▶ [WORK TO DO]
• A. In the article below on promoting independence in young children, why should a parent resist straightening the edges of a bed their three-year-old has made? Answer in one to three sentences.
• B. Answer these questions from the article below on promoting independence in young children:
(i) On what date was it posted?
(ii) What have early childhood education experts discovered over the years?
(iii) What range of things should parents make sure to compliment?

====== PASSAGE GIVEN

Ways Parents Can Promote Independence in 3-Year Old and 4-Year-Old Children

Posted on: 26 October 2017

Parents of three- or four-year-old children believe that their children need all the help they can offer concerning preschool learning, and rightly so. However, what parent does not want to see their children dressing on their own or making their beds early in their lives? While this is true, early childhood education experts have discovered over the years that kids are capable of doing more than what most parents would think. All that parents need is to learn a few concepts on how to promote independence on the part of their children. This article provides ideas you can apply as a parent to encourage the freedom of your child towards early learning.

Do not Redo their Work

Small children are still learning their surroundings, so you might be tempted to help on some of the things they would love to do on their own. For instance, if your three-year-old child has made their bed, you might find it hard to resist the urge to straighten the edges. While you innocently believe you are helping them out, the fact is that you are discouraging them, and they will lose interest in making their bed. Instead, complement their efforts, as doing so will encourage them to be making their beds every morning. You will notice that with time they will improve in whatever it is that they do on their own. Most importantly, ensure that you compliment everything from their dressing to drawings.

============
====== ENTRIES PROVIDED

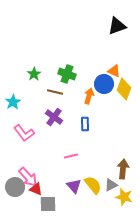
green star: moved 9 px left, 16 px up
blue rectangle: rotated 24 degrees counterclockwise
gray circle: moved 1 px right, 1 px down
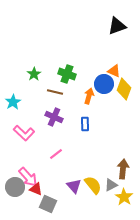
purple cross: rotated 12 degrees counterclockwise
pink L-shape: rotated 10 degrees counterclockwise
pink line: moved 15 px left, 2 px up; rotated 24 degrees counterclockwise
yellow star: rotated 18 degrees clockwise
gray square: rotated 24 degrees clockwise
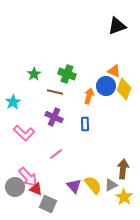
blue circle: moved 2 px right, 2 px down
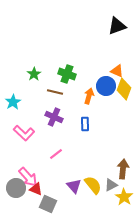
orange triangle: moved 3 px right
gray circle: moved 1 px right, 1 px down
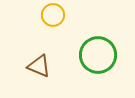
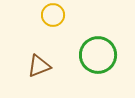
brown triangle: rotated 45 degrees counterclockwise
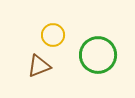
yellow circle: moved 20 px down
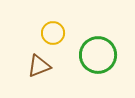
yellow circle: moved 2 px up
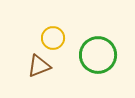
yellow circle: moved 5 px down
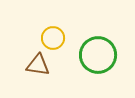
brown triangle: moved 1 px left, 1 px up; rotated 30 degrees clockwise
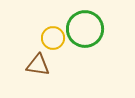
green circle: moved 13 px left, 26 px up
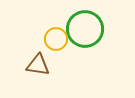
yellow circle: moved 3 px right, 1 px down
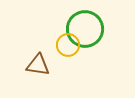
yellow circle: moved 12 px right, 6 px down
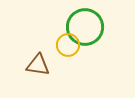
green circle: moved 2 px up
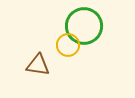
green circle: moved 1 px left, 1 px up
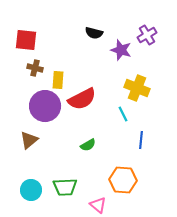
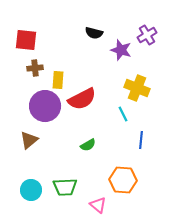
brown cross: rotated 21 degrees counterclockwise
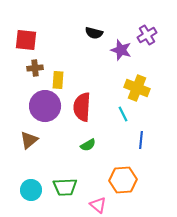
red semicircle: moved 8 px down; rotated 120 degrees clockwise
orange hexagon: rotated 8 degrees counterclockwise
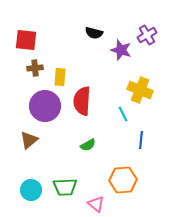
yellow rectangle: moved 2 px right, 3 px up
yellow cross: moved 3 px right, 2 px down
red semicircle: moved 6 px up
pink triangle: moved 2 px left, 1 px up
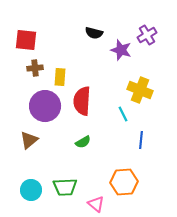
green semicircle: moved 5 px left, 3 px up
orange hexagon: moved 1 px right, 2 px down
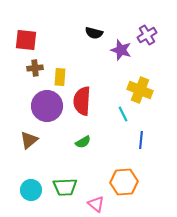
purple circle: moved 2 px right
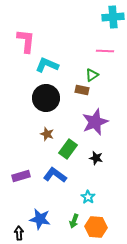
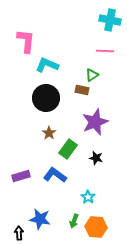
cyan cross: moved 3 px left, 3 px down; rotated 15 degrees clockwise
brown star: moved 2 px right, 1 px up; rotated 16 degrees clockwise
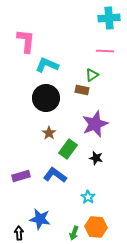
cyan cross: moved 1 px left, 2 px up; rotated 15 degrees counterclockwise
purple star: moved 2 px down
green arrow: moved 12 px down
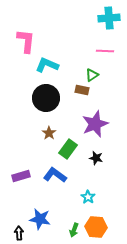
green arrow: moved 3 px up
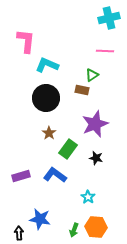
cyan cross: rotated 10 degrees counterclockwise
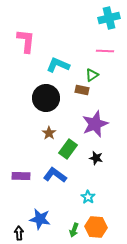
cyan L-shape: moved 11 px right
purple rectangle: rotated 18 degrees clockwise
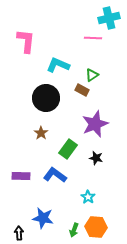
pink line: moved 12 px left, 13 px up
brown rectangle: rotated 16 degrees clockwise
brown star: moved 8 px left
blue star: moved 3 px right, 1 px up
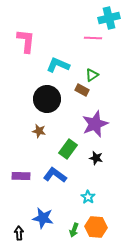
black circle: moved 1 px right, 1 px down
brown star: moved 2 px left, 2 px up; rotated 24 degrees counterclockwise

============
====== ENTRIES PROVIDED

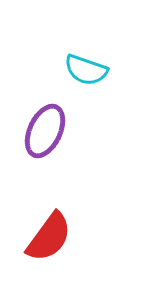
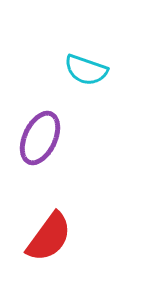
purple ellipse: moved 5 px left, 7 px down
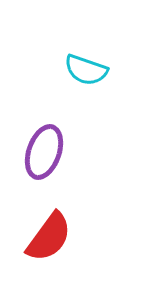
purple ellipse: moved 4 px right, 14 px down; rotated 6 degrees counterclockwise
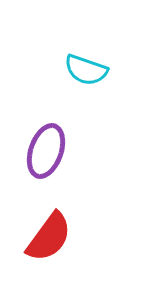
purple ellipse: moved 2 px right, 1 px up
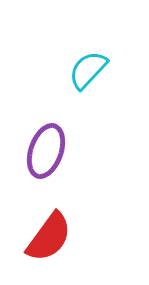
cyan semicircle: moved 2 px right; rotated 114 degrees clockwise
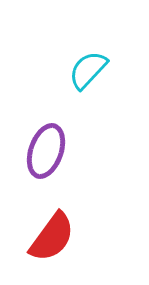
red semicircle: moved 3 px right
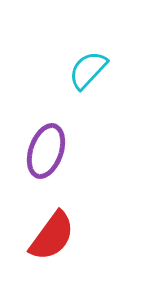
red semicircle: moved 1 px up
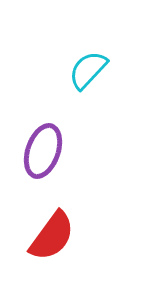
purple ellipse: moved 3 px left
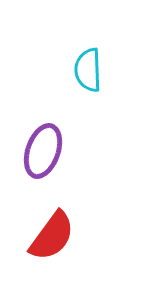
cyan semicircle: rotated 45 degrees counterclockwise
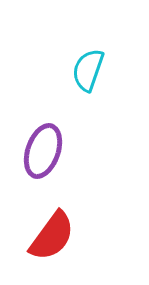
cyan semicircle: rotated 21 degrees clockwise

============

▶ [ANSWERS FOR THIS EXERCISE]
• A. Straightening the edges discourages the child, even though the parent innocently believes it helps. The child will then lose interest in making their bed. Praising their effort instead encourages them to make their bed every morning.

• B.
(i) 26 October 2017.
(ii) Kids are capable of doing more than most parents would think.
(iii) Everything from their dressing to their drawings.